PROBLEM DESCRIPTION:
Write out each line of the data below, keeping every character, word and line break as it appears.

---*---

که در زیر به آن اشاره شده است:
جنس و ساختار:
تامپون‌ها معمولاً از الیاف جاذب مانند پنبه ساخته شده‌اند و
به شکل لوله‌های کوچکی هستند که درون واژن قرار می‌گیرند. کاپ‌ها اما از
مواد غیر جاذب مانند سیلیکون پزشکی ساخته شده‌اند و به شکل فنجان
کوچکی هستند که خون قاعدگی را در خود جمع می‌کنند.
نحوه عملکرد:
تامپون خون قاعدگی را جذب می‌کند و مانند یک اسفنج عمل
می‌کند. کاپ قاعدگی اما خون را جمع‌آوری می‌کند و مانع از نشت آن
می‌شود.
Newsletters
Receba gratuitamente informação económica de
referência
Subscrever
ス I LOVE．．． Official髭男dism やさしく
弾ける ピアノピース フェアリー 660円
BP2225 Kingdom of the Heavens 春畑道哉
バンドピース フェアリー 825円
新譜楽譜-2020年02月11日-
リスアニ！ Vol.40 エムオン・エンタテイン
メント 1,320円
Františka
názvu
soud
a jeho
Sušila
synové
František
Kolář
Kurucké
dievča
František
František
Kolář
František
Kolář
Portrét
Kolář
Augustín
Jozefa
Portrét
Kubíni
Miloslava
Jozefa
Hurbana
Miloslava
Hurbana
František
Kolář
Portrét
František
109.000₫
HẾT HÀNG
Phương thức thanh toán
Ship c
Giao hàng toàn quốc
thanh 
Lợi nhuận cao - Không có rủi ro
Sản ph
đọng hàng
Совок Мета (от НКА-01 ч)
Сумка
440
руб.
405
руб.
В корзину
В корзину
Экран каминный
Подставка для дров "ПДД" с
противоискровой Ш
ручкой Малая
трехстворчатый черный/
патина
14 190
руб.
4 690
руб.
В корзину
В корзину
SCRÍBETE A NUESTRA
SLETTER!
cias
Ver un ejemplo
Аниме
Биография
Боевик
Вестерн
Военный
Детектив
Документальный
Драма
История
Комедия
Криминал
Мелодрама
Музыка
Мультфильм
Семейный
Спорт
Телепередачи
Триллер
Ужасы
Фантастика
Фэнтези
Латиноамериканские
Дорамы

---*---

OUTPUT FOR THIS EXERCISE:
که در زیر به آن اشاره شده است:
جنس و ساختار:
تامپون‌ها معمولاً از الیاف جاذب مانند پنبه ساخته شده‌اند و
به شکل لوله‌های کوچکی هستند که درون واژن قرار می‌گیرند. کاپ‌ها اما از
مواد غیر جاذب مانند سیلیکون پزشکی ساخته شده‌اند و به شکل فنجان
کوچکی هستند که خون قاعدگی را در خود جمع می‌کنند.
نحوه عملکرد:
تامپون خون قاعدگی را جذب می‌کند و مانند یک اسفنج عمل
می‌کند. کاپ قاعدگی اما خون را جمع‌آوری می‌کند و مانع از نشت آن
می‌شود.
Newsletters
Receba gratuitamente informação económica de
referência
Subscrever
ス I LOVE．．． Official髭男dism やさしく
弾ける ピアノピース フェアリー 660円
BP2225 Kingdom of the Heavens 春畑道哉
バンドピース フェアリー 825円
新譜楽譜-2020年02月11日-
リスアニ！ Vol.40 エムオン・エンタテイン
メント 1,320円
Františka
názvu
soud
a jeho
Sušila
synové
František
Kolář
Kurucké
dievča
František
František
Kolář
František
Kolář
Portrét
Kolář
Augustín
Jozefa
Portrét
Kubíni
Miloslava
Jozefa
Hurbana
Miloslava
Hurbana
František
Kolář
Portrét
František
109.000₫
HẾT HÀNG
Phương thức thanh toán
Ship c
Giao hàng toàn quốc
thanh 
Lợi nhuận cao - Không có rủi ro
Sản ph
đọng hàng
Совок Мета (от НКА-01 ч)
Сумка
440
руб.
405
руб.
В корзину
В корзину
Экран каминный
Подставка для дров "ПДД" с
противоискровой Ш
ручкой Малая
трехстворчатый черный/
патина
14 190
руб.
4 690
руб.
В корзину
В корзину
SCRÍBETE A NUESTRA
SLETTER!
cias
Ver un ejemplo
Аниме
Биография
Боевик
Вестерн
Военный
Детектив
Документальный
Драма
История
Комедия
Криминал
Мелодрама
Музыка
Мультфильм
Семейный
Спорт
Телепередачи
Триллер
Ужасы
Фантастика
Фэнтези
Латиноамериканские
Дорамы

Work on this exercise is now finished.